SIOUX FALLS, S.D. (KELO)– With temperatures expected to drop into the single digits for the upcoming week, it is important to know how you should prepare to keep you and your loved ones safe.
In addition to carefully watching the weather forecast for your area, follow these tips to prepare your house and car for winter weather.
Ready.gov says it is best to start preparing for cold temperatures before they arrive.
Preparing your car
One way you can start is by preparing an emergency supply kit for your car. This kit should include jumper cables, ice scraper, a map, car cell phone charger, reflective triangle or flares, warm clothing, blankets, bottled water as well as non-perishable snacks.

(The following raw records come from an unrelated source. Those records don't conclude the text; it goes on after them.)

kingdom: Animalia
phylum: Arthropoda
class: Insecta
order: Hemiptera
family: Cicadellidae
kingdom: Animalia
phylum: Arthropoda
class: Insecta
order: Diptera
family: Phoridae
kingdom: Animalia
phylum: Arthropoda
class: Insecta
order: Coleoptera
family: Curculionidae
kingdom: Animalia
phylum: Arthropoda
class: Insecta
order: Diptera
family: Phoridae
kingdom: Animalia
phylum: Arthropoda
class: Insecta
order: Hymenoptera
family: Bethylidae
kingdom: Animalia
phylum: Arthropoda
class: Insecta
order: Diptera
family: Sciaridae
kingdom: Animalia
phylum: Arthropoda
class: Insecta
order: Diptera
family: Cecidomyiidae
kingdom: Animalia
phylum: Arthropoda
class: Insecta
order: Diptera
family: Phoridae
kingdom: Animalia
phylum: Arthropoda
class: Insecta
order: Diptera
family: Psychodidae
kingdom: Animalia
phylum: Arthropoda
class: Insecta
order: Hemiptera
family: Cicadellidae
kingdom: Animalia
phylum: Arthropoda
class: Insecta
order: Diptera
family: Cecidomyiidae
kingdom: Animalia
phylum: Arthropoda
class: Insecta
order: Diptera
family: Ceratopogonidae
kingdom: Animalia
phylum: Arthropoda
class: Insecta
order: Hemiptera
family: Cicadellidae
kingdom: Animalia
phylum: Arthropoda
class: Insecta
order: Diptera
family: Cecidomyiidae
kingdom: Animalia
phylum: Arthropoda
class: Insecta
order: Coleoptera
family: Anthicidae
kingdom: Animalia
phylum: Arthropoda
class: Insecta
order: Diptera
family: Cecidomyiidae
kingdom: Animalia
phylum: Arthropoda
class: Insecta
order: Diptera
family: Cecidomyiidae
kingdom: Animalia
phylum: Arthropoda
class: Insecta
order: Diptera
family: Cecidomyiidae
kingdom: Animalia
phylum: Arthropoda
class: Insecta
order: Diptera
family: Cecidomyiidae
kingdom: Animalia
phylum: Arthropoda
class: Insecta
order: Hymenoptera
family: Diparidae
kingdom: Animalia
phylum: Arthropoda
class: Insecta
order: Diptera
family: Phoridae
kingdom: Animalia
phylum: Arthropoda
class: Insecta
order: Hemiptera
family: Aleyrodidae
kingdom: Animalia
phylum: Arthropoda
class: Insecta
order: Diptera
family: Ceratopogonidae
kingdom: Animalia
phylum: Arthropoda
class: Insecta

You should also keep your car’s gas tank full.
Other ways you can prepare your car for winter weather include have a mechanic check antifreeze levels, battery and ignition system, brakes, exhaust system, fuel and air filters, heater and defrost, lights and flashing hazard lights, oil, thermostat, and windshield wiper equipment and washer fluid level.
Car safety tips include installing good winter tires.
If a power line falls on your car, you are at risk of electrical shock. You should remain inside your vehicle until a trained person removes the wires.
If it becomes hard to control your vehicle, pull over, stop the car and set your parking brake.
Before leaving during a winter storm, make sure to let someone know your travel plans and pay attention to changing road conditions.
The American Red Cross recommends that you also service snow removal equipment before the winter storm season and maintain it to make sure it is in good working order.
Protecting your home
Start by preventing your water pipes from freezing. Pipes that most commonly freeze are those exposed to severe cold, in unheated interior areas and those that run against exterior walls that have little or no insulation.
When preparing for winter weather, it is important to make sure your home heating sources are installed properly, are clean and in working order.
Make sure your home is properly insulated. You can add caulk and weather-strip doors and windowsills to keep the cold air out of your home. You can also install storm windows or use plastic window coverings to provide an extra layer of insulation.
Consider purchasing emergency heating equipment for your home. You should also store sufficient heating fuel.
The American Red Cross provides a complete list things you can do to protect your home on its website.
Keeping yourself safe
During a winter storm or blizzard, stay indoors if possible. However, if you must go outside, make sure you are properly dressed. This includes wearing layered clothing, mittens or gloves and a hat. Cover your mouth to protect your lungs from severely cold air. If your clothing becomes wet, change into something dry. Wet clothing loses a lot of its insulating value and transmits heat away from the body rapidly, the Red Cross says. Watch for signs of frostbite.
If you are going outside to do manual labor, avoid overexertion, such as shoveling heavy snow, pushing a vehicle or walking through deep snow during a storm. Doing these activities with the strain from the cold may cause a heart attack. Sweating could also lead to a chill and hypothermia.
The Red Cross says if you must go outside during a winter storm, use public transportation if possible. About 70% of winter deaths related to ice and snow occur in automobiles.
If you are using a portable generator, take the necessary precautions to prevent carbon monoxide positioning, electrocution and fire.
The CDC says that if you are using a fireplace, wood stove or kerosene heater, make sure you install both a smoke detector and a battery-operated carbon monoxide detector near the area that you will be heating. To service them, test them monthly and replace batteries twice a year.
Also make sure to keep a multipurpose, dry-chemical fire extinguisher nearby. All fuel-burning equipment should be vented outside and inspected by a qualified technician to ensure they are functioning properly.
It is important to listen to a local television or radio station for updated emergency information during a storm.
Make sure that during a storm you are properly fueling your body with food and drinking liquids to prevent dehydration. The Red Cross recommends drinking liquids such as warm broth or juice, rather than caffeine or alcohol.
If possible, bring your animals indoors during a winter storm. However, if you cannot do this, move your animals to a sheltered area with a supply of non-frozen water. The Red Cross says that most animal deaths in winter are caused by dehydration.
During a winter storm, make sure to keep in contact with relatives, neighbors and friends, particularly if they live alone or are elderly.